Treasury Blueprint for Regulatory Reform Likely to Get Longer Look
This March, the Treasury Department released its Blueprint for a Modernized Financial Regulatory Structure. The Blueprint called for a thorough restructuring – and even deeper federalization – of the financial services regulatory system. The Blueprint called for, among other things: a new federal agency to oversee mortgage origination; optional federal chartering for insurance companies; consolidating federal banking oversight with one agency, regardless of whether a bank is federally or state chartered; merging the SEC and the CFTC; and creating a triple-headed scheme of federal regulation, with single agencies having oversight for market stability, “prudential” oversight of government-backed institutions, and business conduct.
At the time the Blueprint was released, the financial services and securities industry was headed for rough water: the auction-rate securities market had cratered; subprime mortgage portfolios and mortgage backed securities were clearly in trouble; concerns were bubbling about naked short selling; Bear Stearns collapsed, and was sold.
Those were the days. Since then, Lehman Brothers imploded. Merrill Lynch was sold at a firesale. AIG required emergency resuscitation to survive. Subprime lending and overinvestment (and misvaluation) of subprime-backed securities has proven to be the biggest disaster, and even more damaging, since the junk bond/leveraged buyout mania that fueled and then destroyed Drexel Burnham Lambert in the 1980s. And Congress is on the verge of passing a staggering bailout package to try to bring some sort of order to the market.

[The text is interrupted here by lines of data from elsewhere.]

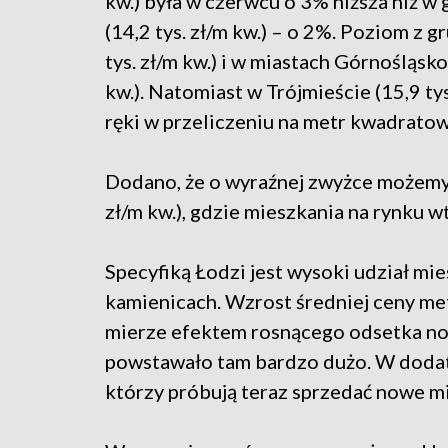
kw.) była w czerwcu o 3% niższa niż w
(14,2 tys. zł/m kw.) – o 2%. Poziom z 
tys. zł/m kw.) i w miastach Górnośląsko
kw.). Natomiast w Trójmieście (15,9 tys
ręki w przeliczeniu na metr kwadrato
Dodano, że o wyraźnej zwyżce możemy 
zł/m kw.), gdzie mieszkania na rynku 
Specyfiką Łodzi jest wysoki udział mi
kamienicach. Wzrost średniej ceny m
mierze efektem rosnącego odsetka now
powstawało tam bardzo dużo. W dodatku
którzy próbują teraz sprzedać nowe m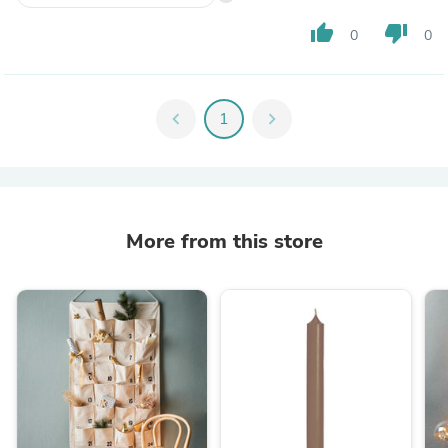
thumb_up
thumb_down
0
0
chevron_left
1
chevron_right
More from this store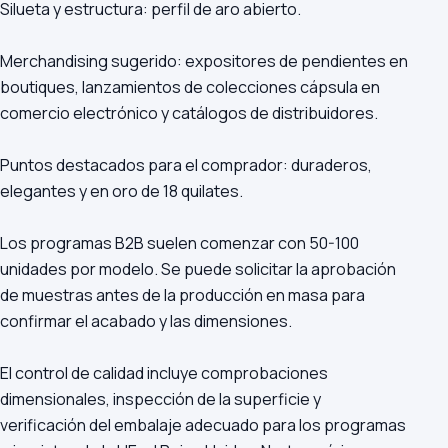
Silueta y estructura: perfil de aro abierto.
Merchandising sugerido: expositores de pendientes en
boutiques, lanzamientos de colecciones cápsula en
comercio electrónico y catálogos de distribuidores.
Puntos destacados para el comprador: duraderos,
elegantes y en oro de 18 quilates.
Los programas B2B suelen comenzar con 50-100
unidades por modelo. Se puede solicitar la aprobación
de muestras antes de la producción en masa para
confirmar el acabado y las dimensiones.
El control de calidad incluye comprobaciones
dimensionales, inspección de la superficie y
verificación del embalaje adecuado para los programas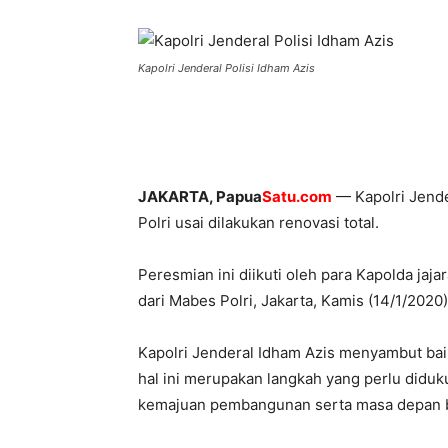
Kapolri Jenderal Polisi Idham Azis
JAKARTA, Papua
Satu.com
— Kapolri Jende
Polri usai dilakukan renovasi total.
Peresmian ini diikuti oleh para Kapolda jaj
dari Mabes Polri, Jakarta, Kamis (14/1/2020)
Kapolri Jenderal Idham Azis menyambut ba
hal ini merupakan langkah yang perlu did
kemajuan pembangunan serta masa depan 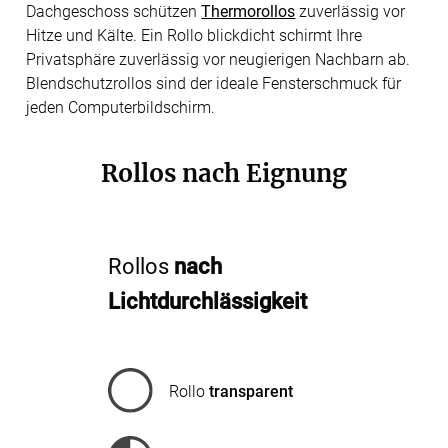
Dachgeschoss schützen
Thermorollos
zuverlässig vor
Hitze und Kälte. Ein Rollo blickdicht schirmt Ihre
Privatsphäre zuverlässig vor neugierigen Nachbarn ab.
Blendschutzrollos sind der ideale Fensterschmuck für
jeden Computerbildschirm.
Rollos nach Eignung
Rollos
nach
Lichtdurchlässigkeit
Rollo
transparent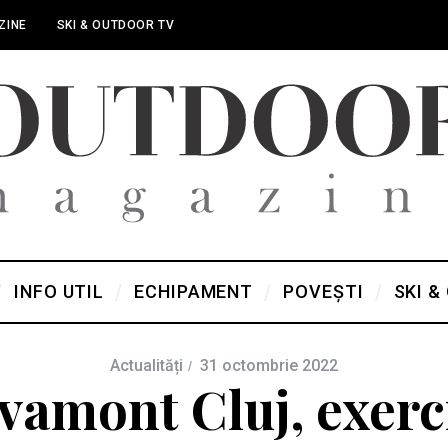
ZINE
SKI & OUTDOOR TV
INFO UTIL
ECHIPAMENT
POVEȘTI
SKI &
Actualități
31 octombrie 2022
vamont Cluj, exerc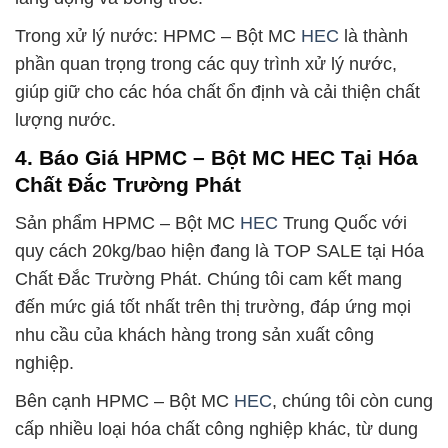
Trong xử lý nước: HPMC – Bột MC
HEC
là thành
phần quan trọng trong các quy trình xử lý nước,
giúp giữ cho các hóa chất ổn định và cải thiện chất
lượng nước.
4. Báo Giá HPMC – Bột MC HEC Tại Hóa
Chất Đắc Trường Phát
Sản phẩm HPMC – Bột MC
HEC
Trung Quốc với
quy cách 20kg/bao hiện đang là TOP SALE tại Hóa
Chất Đắc Trường Phát. Chúng tôi cam kết mang
đến mức giá tốt nhất trên thị trường, đáp ứng mọi
nhu cầu của khách hàng trong sản xuất công
nghiệp.
Bên cạnh HPMC – Bột MC
HEC
, chúng tôi còn cung
cấp nhiều loại hóa chất công nghiệp khác, từ dung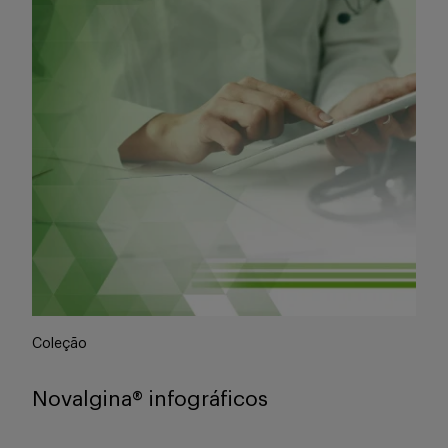
Coleção
Novalgina® infográficos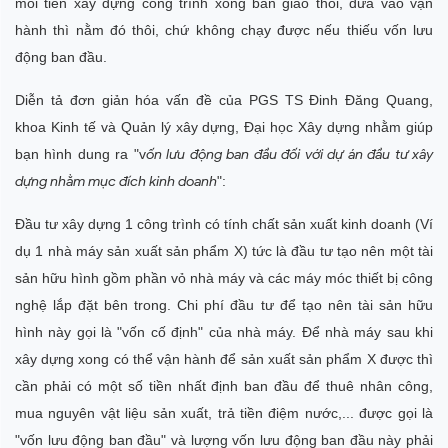
mỗi tiền xây dựng công trình xong bàn giao thôi, đưa vào vận
hành thì nằm đó thôi, chứ không chạy được nếu thiếu vốn lưu
động ban đầu.
Diễn tả đơn giản hóa vấn đề của PGS TS Đinh Đăng Quang,
khoa Kinh tế và Quản lý xây dựng, Đại học Xây dựng nhằm giúp
bạn hình dung ra "v
ốn lưu động ban đầu đối với dự án đầu tư xây
dựng nhằm mục đích kinh doanh
":
Đầu tư xây dựng 1 công trình có tính chất sản xuất kinh doanh (Ví
dụ 1 nhà máy sản xuất sản phẩm X) tức là đầu tư tạo nên một tài
sản hữu hình gồm phần vỏ nhà máy và các máy móc thiết bị công
nghệ lắp đặt bên trong. Chi phí đầu tư để tạo nên tài sản hữu
hình này gọi là "vốn cố định" của nhà máy. Để nhà máy sau khi
xây dựng xong có thể vận hành để sản xuất sản phẩm X được thì
cần phải có một số tiền nhất định ban đầu để thuê nhân công,
mua nguyên vật liệu sản xuất, trả tiền điệm nước,... được gọi là
"vốn lưu động ban đầu" và lượng vốn lưu động ban đầu này phải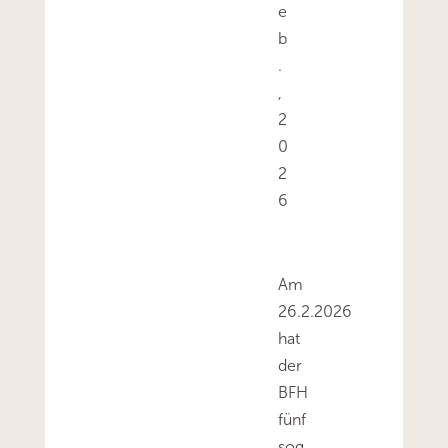
e
b
.
,
2
0
2
6
Am
26.2.2026
hat
der
BFH
fünf
sog.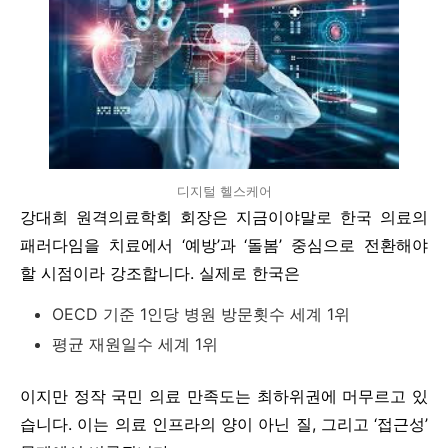
디지털 헬스케어
강대희 원격의료학회 회장은 지금이야말로 한국 의료의
패러다임을 치료에서 ‘예방’과 ‘돌봄’ 중심으로 전환해야
할 시점이라 강조합니다. 실제로 한국은
OECD 기준 1인당 병원 방문횟수 세계 1위
평균 재원일수 세계 1위
이지만 정작 국민 의료 만족도는 최하위권에 머무르고 있
습니다. 이는 의료 인프라의 양이 아닌 질, 그리고 ‘접근성’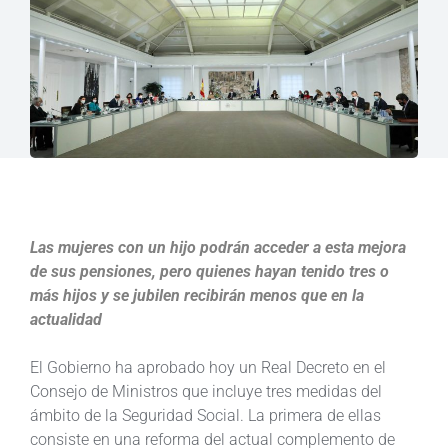
Las mujeres con un hijo podrán acceder a esta mejora
de sus pensiones, pero quienes hayan tenido tres o
más hijos y se jubilen recibirán menos que en la
actualidad
El Gobierno ha aprobado hoy un Real Decreto en el
Consejo de Ministros que incluye tres medidas del
ámbito de la Seguridad Social. La primera de ellas
consiste en una reforma del actual complemento de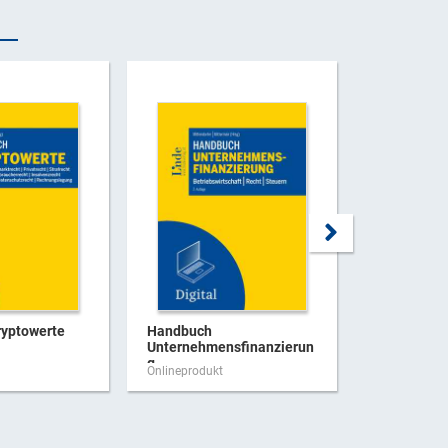
yptowerte
Handbuch
Der Lizenz
Unternehmensfinanzierun
g
Onlineprodukt
Onlineproduk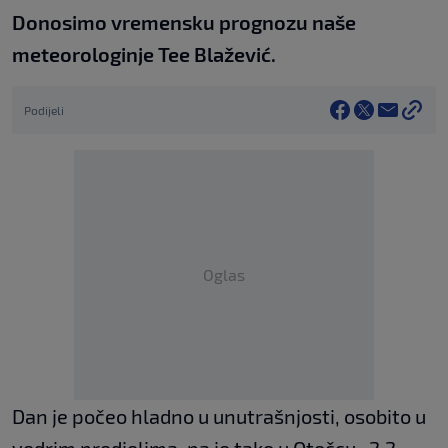
Donosimo vremensku prognozu naše
meteorologinje Tee Blažević.
Podijeli
Oglas
Dan je počeo hladno u unutrašnjosti, osobito u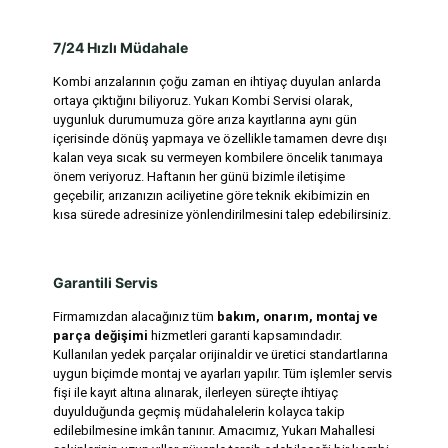
7/24 Hızlı Müdahale
Kombi arızalarının çoğu zaman en ihtiyaç duyulan anlarda
ortaya çıktığını biliyoruz. Yukarı Kombi Servisi olarak,
uygunluk durumumuza göre arıza kayıtlarına aynı gün
içerisinde dönüş yapmaya ve özellikle tamamen devre dışı
kalan veya sıcak su vermeyen kombilere öncelik tanımaya
önem veriyoruz. Haftanın her günü bizimle iletişime
geçebilir, arızanızın aciliyetine göre teknik ekibimizin en
kısa sürede adresinize yönlendirilmesini talep edebilirsiniz.
Garantili Servis
Firmamızdan alacağınız tüm
bakım, onarım, montaj ve
parça değişimi
hizmetleri garanti kapsamındadır.
Kullanılan yedek parçalar orijinaldir ve üretici standartlarına
uygun biçimde montaj ve ayarları yapılır. Tüm işlemler servis
fişi ile kayıt altına alınarak, ilerleyen süreçte ihtiyaç
duyulduğunda geçmiş müdahalelerin kolayca takip
edilebilmesine imkân tanınır. Amacımız, Yukarı Mahallesi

In this environment, the push for a regulatory overhaul will only be more intense. With a new administration on the horizon, the demand for substantial increases in the scope of federal regulation will make change inevitable, regardless of whether it is an Obama or McCain administration. The Treasury Blueprint will, undoubtedly, not be the exact model for a new regulatory scheme. However, we can be sure that federal oversight will become both broader and deeper.